The problem with all the 'scripting' languages is packaging and distribution. Not just in the commercial sense, which is what a lot of people think of (and which causes a lot of the knee-jerk reactions against it, I think), but in the general sense. If I have a program I want to distribute to multiple users, it's a big pain to make sure that everything my program needs is available, especially if I've followed reasonably good programming practice and actually split my code up into different files. In that case I've all the source to my program that needs to be distributed, and a list of modules that the destination system has to have installed, along with their prerequisites, along with possibly the correct version (or any version) of the driving language.
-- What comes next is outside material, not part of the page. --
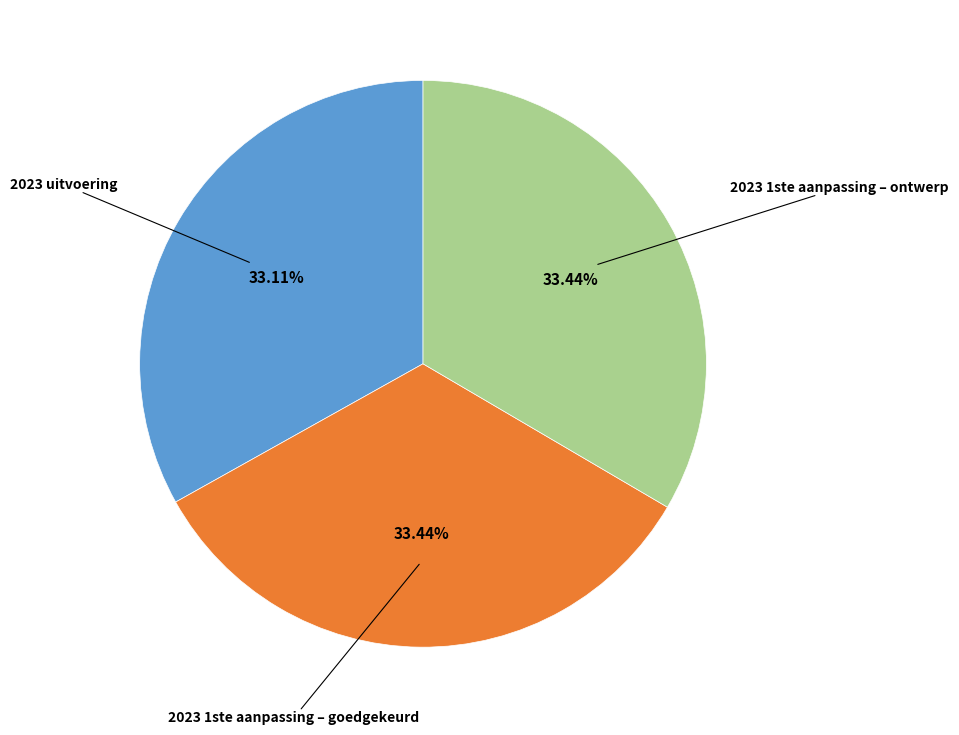

Does any single category account for the majority?

No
This isn't just a problem with people looking to distribute programs written in perl commercially, or looking to distribute them in a freeware/shareware setting. It happens institutionally, a lot.You may have ten, or a hundred, or ten thousand desktops that you need to distribute a program out to. The logistics of making sure everything is correct on all those desktops is a massive pain in the ass, made even more complex by the possibility that you've got multiple conflicting requirements across multiple apps. (That is, you've got one app that must have perl 5.6.1, another that has to have perl 5.8.x but not 5.8.0, a third that requires one particular version of GD, and a fourth that doesn't care but has been tested and certified with one particular set of modules and you can't, either by corporate policy or industry regulation, use anything else)

That's when the whole "just install [perl|python|ruby] and the requisite modules" scheme really sucks. A lot. Pushing out large distributions with lots of files is a big pain, and pushing out several copies is even worse. Then there's the issue of upgrading all those desktops without actually breaking things. Ick.

This is where building standalone executables is a big win. Yeah, the resulting file may be 15M, but it's entirely self-contained. No worries that upgrading some random module will break things, no need to push out distributions with a half-zillion files, and if you want to hand your app to Aunt Tillie (or random Windows or Mac users) you've got just a single file. No muss, no fuss, no worries.

Yes, it does mean that end users can't upgrade individual modules to get bugfixes. Yes, it does mean the executables are big. Yes, it does mean there may be licensing issues. Yes, it does mean that pulling the source out may be problematic. Those are all reasons it's not a good universal solution, not a reason to not provide the facility for times it is. (That people have felt the need to roll their own distribution mechanisms to address this problem in the current incarnations of the languages is an indication that it is a real problem that needs addressing)

Like many other problems that there were multiple implementations for (like, say, events) Parrot provides a solution as part of the base system so folks can use their time reinventing other wheels more productively.